We actually use a similar strategy when we do Coachella out in the desert. We work with all of the carriers to prop up and supplement their network infrastructure so that everybody has connectivity. That's always a big challenge when you put that many people in the desert.
The other emerging technology to watch is AI. I've been on the sidelines for a while when it comes to AI. But my wife has a Tesla, and I see how much smarter that car gets with every release. With everything Tesla’s learning from the hundreds of thousands of cars that are sending data back, they're getting smarter and smarter about how to drive that car. So far, the focus has been mostly on machine learning; it hasn't really been artificial intelligence in the most by-the-book definition of what artificial intelligence truly is. But I think we're getting close to machines being able to actually come up with solutions, not just pattern recognition. It may be a few more years, but we're getting really close—it just feels different.
Q: What advice would you give to people working in technology today?
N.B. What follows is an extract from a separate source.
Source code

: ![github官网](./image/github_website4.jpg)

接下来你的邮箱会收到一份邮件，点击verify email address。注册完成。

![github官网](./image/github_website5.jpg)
A: Learn. Never stop learning! Because the technology is constantly changing. In fact, one of AEG’s strategic goals for our operations group is helping all of our business users continuously learn about all of the changes that are coming. We have all kinds of productivity tools at our disposal—and because they're cloud based, they're constantly changing and improving. So a key question is: how do we change our methods of educating business users so that they understand all the tools they have at their disposal?
Q: Yes. Change management for humans became the bottleneck in innovation at some point. That's a recurring theme when I talk to CIOs. I hear people saying that disruption is now coming for the tech users themselves—they’re used to disrupting, but now they’re being disrupted and having to adapt.
A: Right, that is absolutely the case. And the pace of technology advancement isn’t going to change—it will keep coming. You probably read the book Who Moved My Cheese?—I think I read it like 10 years ago. But now it's more like the cheese is in a different place every day. It’s no longer the case that we encounter rare occasions when we have to go through a large change management project. Things are changing every day, so you've got to constantly be learning.